Unsupervised Feature Learning
Speaker: Honglak Lee, Stanford University
Location: Warren Weaver Hall 201
Date: April 20, 2010, 11:30 a.m.
Host: Richard Cole
Machine learning has proved a powerful tool for artificial intelligence and data mining problems. However, its success has usually relied on having a good feature representation of the data, and having a poor representation can severely limit the performance of learning algorithms. These feature representations are often hand-designed, require significant amounts of domain knowledge and human labor, and do not generalize well to new domains. To address these issues, I will present machine learning algorithms that can automatically learn good feature representations from unlabeled data in various domains, such as images, audio, text, and robotic sensors. Specifically, I will first describe how "sparse coding" algorithms --- which represent each input example using a small number of basis vectors --- can be used to learn good low-level representations from unlabeled data. I also show that this gives feature representations that yield improved performance in object recognition, audio classification, text classification, and 3D point cloud classification. In addition, I will present an algorithm for building more complex, hierarchical representations, in which more complex features are automatically learned as a composition of simpler ones. When applied to images, this method automatically learns features that correspond to objects and decompositions of objects into object-parts. These features often lead to performance competitive with or better than highly hand-engineered computer vision algorithms in object recognition and image segmentation tasks. Further, the same algorithm can be used to learn feature representations from audio data. Here, the learned features yield improved performance over state-of-the-art methods in several different speech recognition tasks, such as speaker identification, phone classification, and gender classification.

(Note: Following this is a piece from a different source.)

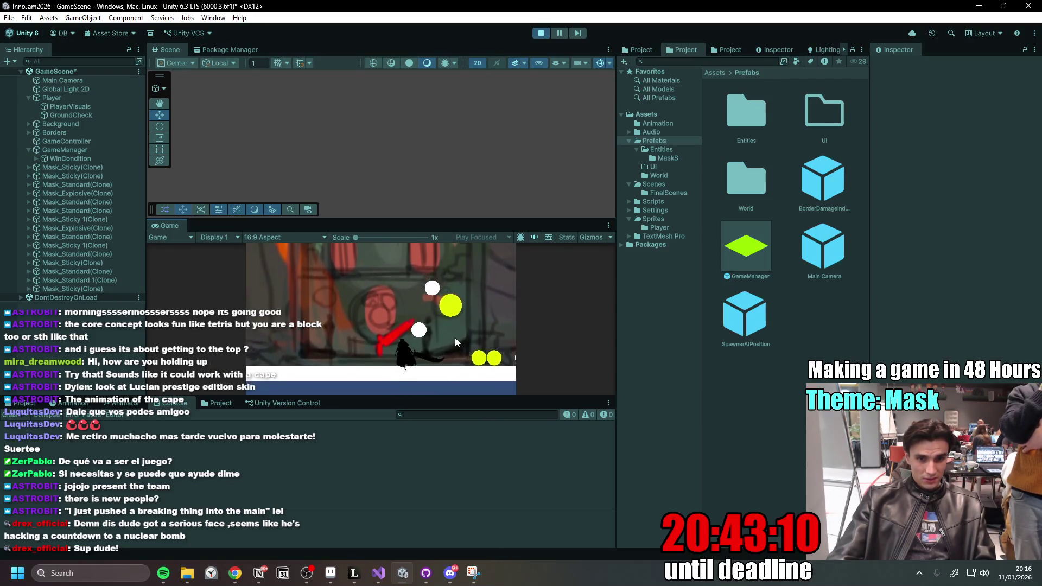
key(a)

Honglak Lee is a Ph.D. candidate in Computer Science Department at Stanford University, where he is advised by Andrew Ng. His research interests include machine learning, artificial intelligence, and data mining. He received ICML 2009 best application paper award and CEAS 2005 best student paper award. Honglak graduated with a B.Sc. in Physics and Computer Science from Seoul National University in Korea. He has been a recipient of Korea Foundation of Advanced Studies Fellowship and Stanford Graduate Fellowship.
Refreshments will be offered starting 15 minutes prior to the scheduled start of the talk.